Exercise details:
With the pictures excluded, output only the lines from the one containing "exposure_s: 1/50.3" through the last line of the entries, unchanged.
[Records — start]
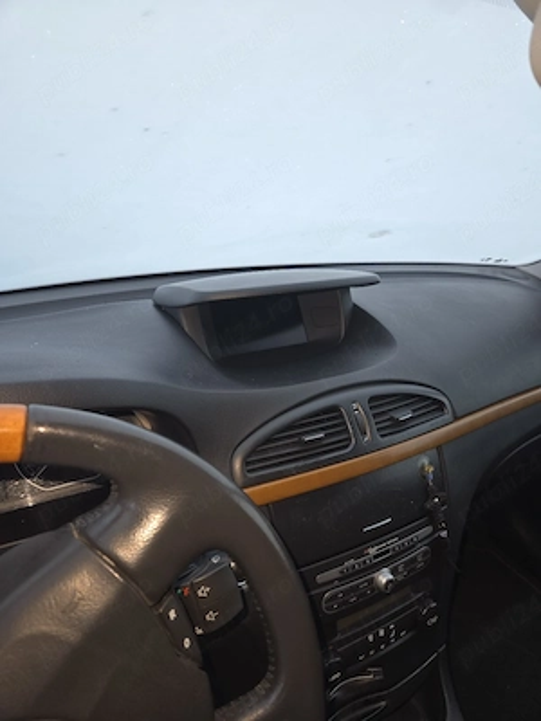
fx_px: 479
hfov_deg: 58.9
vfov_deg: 73.9
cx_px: 270
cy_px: 360
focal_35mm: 23
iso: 40
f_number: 1.8
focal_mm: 5.4
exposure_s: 1/50.3
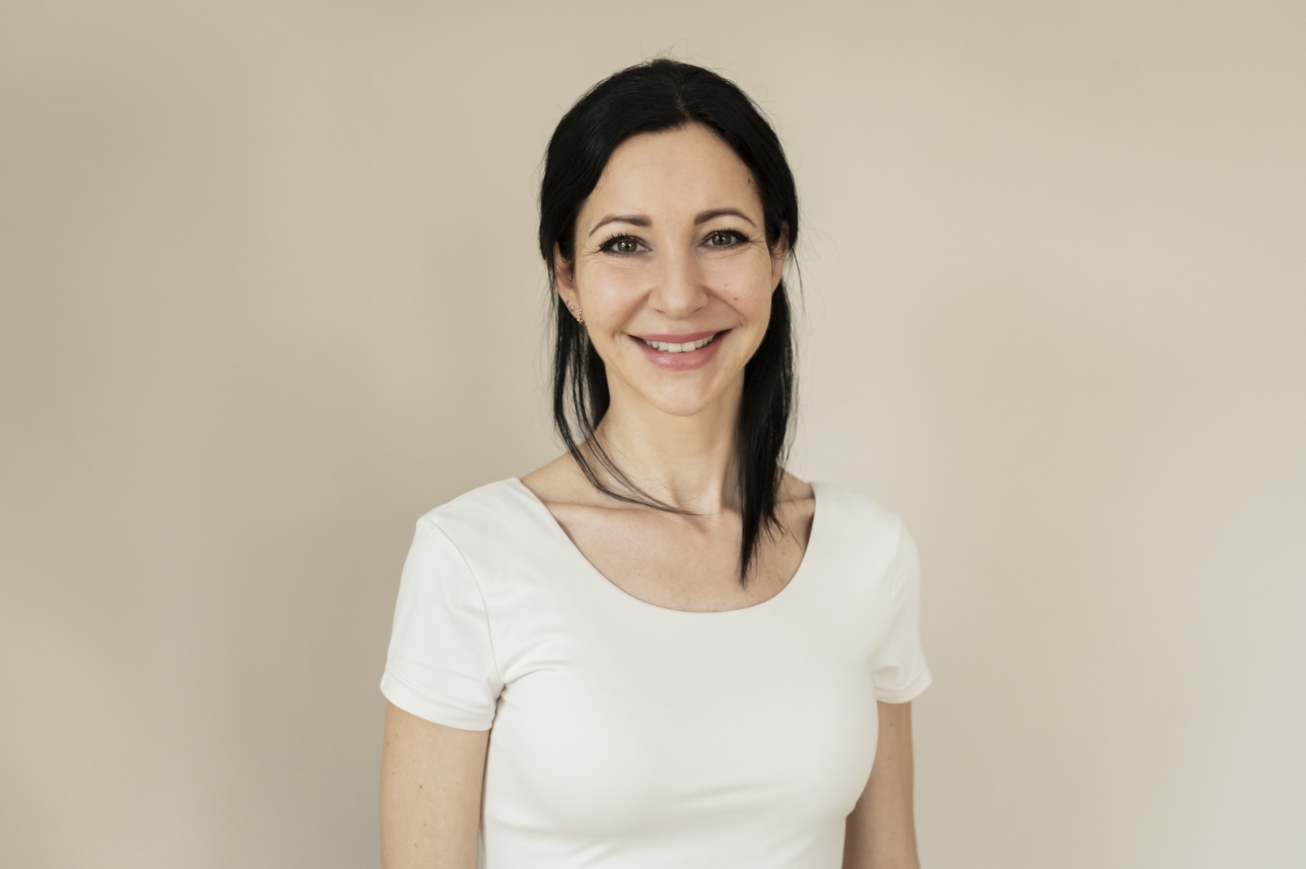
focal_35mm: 35
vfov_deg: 37.8
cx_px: 653
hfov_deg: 54.5
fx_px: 1269
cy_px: 434
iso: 1600
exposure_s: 1/200
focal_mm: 35
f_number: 3.2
[Records — finish]
Exercise solution:
exposure_s: 1/50.3
focal_35mm: 35
vfov_deg: 37.8
cx_px: 653
hfov_deg: 54.5
fx_px: 1269
cy_px: 434
iso: 1600
exposure_s: 1/200
focal_mm: 35
f_number: 3.2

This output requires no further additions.